Exercise requirements -
Reproduce word for word the lines from the one containing "this sample: 4h47" through the one containing "The time is 8h01m59s", both included, and nothing else.

## begin Extracted information

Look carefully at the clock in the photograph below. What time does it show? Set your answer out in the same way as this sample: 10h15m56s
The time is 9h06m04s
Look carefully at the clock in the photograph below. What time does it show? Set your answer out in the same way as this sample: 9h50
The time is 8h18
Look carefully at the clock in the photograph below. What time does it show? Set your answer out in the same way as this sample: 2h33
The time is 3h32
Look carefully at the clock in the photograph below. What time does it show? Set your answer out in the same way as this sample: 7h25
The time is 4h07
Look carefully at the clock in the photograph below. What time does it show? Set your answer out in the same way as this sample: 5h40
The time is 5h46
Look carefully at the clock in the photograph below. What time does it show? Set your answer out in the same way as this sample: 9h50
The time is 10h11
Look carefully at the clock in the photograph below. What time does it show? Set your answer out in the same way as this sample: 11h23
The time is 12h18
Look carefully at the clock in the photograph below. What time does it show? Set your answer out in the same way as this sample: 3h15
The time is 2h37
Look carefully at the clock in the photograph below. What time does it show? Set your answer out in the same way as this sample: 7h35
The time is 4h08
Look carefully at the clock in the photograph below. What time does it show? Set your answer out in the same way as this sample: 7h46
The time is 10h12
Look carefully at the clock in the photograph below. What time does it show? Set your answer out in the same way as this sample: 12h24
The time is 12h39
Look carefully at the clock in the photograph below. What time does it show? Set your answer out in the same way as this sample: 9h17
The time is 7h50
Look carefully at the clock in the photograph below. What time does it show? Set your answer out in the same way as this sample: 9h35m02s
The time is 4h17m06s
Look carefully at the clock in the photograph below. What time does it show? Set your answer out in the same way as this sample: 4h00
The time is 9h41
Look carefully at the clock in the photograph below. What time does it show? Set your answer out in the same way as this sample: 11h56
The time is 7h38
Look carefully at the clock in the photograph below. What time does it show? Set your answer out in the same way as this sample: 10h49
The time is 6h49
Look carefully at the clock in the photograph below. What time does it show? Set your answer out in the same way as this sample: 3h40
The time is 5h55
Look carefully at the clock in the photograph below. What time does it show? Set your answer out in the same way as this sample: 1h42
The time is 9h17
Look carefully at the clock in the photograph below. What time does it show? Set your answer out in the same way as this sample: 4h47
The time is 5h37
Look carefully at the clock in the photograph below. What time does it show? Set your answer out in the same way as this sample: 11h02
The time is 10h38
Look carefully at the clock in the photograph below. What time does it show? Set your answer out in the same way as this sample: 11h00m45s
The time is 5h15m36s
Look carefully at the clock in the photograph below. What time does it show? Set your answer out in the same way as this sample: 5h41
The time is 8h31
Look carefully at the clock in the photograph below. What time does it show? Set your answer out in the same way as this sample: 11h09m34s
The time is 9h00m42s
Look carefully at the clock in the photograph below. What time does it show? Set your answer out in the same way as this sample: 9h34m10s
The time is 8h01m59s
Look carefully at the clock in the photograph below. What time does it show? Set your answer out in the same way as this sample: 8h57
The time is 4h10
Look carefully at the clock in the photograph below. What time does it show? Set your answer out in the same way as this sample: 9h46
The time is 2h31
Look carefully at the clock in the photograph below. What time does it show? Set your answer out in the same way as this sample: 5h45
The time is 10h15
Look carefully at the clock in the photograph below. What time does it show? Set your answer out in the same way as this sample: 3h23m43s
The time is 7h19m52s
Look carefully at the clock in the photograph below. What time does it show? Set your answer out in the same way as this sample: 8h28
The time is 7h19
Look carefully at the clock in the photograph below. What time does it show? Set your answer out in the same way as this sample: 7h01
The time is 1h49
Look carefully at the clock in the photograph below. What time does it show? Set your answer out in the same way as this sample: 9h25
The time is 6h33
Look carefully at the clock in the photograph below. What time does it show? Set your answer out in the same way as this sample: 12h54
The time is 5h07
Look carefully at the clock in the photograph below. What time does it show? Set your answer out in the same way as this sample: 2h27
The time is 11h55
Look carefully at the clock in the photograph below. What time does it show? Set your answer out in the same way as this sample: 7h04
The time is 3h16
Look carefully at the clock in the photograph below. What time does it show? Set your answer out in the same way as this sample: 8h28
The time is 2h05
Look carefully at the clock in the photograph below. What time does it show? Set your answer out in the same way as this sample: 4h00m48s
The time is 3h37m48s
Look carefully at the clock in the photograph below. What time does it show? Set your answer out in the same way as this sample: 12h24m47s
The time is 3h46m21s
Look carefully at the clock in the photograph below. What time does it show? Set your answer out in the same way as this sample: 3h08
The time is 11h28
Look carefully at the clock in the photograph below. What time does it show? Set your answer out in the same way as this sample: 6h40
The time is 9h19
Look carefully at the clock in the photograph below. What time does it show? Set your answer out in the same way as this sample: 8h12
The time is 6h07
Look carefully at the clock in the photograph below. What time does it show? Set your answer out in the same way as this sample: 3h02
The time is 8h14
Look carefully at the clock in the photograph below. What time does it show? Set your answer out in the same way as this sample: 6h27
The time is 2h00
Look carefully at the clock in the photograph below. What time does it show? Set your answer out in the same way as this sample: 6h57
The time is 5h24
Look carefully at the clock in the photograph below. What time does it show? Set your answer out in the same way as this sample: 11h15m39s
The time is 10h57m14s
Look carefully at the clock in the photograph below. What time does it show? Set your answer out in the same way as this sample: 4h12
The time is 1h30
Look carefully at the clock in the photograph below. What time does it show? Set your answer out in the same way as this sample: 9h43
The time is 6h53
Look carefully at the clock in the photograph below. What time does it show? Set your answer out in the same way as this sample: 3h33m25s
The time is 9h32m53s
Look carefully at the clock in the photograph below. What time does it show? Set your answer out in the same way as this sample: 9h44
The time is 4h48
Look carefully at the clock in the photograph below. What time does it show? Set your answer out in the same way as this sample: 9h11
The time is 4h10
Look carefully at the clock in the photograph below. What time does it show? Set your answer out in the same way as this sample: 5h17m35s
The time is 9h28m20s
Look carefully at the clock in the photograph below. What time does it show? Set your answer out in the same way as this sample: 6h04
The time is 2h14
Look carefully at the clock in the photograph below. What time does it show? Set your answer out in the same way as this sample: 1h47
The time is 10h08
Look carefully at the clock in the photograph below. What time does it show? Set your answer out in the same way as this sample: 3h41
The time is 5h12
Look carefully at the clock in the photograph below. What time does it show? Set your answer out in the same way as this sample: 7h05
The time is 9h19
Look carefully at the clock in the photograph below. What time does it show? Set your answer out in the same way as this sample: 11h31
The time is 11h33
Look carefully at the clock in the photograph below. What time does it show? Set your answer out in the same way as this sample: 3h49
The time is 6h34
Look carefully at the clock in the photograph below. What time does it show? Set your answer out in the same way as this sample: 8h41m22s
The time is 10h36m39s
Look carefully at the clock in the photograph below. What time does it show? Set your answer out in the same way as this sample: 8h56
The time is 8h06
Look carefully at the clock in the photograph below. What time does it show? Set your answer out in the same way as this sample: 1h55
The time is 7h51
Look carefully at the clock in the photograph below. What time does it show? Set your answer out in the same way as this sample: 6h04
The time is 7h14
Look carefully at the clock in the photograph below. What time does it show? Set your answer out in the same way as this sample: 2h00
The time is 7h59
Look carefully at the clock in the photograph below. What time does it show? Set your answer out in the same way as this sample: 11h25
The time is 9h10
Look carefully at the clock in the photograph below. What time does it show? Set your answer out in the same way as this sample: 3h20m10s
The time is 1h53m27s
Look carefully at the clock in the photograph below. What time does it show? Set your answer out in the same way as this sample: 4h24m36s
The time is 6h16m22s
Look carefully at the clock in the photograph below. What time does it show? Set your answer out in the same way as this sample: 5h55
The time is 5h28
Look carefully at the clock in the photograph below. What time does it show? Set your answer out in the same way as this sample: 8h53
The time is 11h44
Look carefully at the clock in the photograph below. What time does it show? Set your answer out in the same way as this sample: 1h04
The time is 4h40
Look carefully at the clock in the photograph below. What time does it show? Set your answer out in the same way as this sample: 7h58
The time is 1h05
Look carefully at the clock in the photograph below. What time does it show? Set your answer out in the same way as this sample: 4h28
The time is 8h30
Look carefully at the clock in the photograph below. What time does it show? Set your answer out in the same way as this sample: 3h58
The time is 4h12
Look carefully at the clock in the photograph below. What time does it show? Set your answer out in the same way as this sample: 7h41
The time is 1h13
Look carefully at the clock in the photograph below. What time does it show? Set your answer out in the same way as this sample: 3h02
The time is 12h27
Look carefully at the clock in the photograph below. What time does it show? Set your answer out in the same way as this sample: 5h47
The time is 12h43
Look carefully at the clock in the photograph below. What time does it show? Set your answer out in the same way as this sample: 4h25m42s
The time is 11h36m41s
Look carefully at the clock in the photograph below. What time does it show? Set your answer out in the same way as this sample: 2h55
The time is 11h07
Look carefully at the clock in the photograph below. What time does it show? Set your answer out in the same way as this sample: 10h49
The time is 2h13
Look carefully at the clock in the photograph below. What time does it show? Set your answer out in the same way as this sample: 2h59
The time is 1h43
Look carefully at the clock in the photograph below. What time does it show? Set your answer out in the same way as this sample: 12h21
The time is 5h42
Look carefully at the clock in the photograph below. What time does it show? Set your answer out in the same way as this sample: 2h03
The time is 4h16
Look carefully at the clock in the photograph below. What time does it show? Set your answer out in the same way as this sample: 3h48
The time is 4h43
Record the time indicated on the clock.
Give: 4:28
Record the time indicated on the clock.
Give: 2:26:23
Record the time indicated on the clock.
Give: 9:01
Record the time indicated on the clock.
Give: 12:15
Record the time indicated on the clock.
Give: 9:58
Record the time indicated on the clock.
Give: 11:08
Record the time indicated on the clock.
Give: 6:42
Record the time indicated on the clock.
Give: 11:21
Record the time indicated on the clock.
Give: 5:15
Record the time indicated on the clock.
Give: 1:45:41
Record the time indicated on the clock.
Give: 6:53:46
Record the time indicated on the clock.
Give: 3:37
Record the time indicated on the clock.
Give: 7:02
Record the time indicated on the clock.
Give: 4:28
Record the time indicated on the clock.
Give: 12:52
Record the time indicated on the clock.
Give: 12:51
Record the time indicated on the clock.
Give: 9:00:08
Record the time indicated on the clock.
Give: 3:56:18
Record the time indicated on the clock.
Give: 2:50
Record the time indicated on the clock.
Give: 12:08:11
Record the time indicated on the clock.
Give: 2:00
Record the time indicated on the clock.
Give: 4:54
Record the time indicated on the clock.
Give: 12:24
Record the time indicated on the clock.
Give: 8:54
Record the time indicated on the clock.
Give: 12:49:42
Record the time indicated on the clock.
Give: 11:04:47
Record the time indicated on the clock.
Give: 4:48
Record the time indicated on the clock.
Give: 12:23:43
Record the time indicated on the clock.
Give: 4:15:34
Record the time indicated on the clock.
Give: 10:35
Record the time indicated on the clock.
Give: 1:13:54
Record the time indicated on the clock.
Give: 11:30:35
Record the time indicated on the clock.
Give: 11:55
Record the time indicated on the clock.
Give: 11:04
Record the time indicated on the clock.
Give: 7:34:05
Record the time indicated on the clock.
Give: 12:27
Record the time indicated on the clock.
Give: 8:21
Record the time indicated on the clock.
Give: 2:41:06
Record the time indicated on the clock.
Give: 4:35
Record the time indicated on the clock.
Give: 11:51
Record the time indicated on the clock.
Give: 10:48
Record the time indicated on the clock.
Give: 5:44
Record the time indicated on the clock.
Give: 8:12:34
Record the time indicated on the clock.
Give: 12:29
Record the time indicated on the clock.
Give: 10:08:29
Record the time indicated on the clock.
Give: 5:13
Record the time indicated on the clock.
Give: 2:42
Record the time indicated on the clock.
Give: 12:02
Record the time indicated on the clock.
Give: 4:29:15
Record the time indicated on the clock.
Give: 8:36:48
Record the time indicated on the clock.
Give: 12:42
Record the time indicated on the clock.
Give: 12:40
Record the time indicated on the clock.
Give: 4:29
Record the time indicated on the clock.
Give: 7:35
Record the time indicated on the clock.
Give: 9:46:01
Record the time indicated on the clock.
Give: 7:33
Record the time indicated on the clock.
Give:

## end Extracted information

Solution for this problem -
Look carefully at the clock in the photograph below. What time does it show? Set your answer out in the same way as this sample: 4h47
The time is 5h37
Look carefully at the clock in the photograph below. What time does it show? Set your answer out in the same way as this sample: 11h02
The time is 10h38
Look carefully at the clock in the photograph below. What time does it show? Set your answer out in the same way as this sample: 11h00m45s
The time is 5h15m36s
Look carefully at the clock in the photograph below. What time does it show? Set your answer out in the same way as this sample: 5h41
The time is 8h31
Look carefully at the clock in the photograph below. What time does it show? Set your answer out in the same way as this sample: 11h09m34s
The time is 9h00m42s
Look carefully at the clock in the photograph below. What time does it show? Set your answer out in the same way as this sample: 9h34m10s
The time is 8h01m59s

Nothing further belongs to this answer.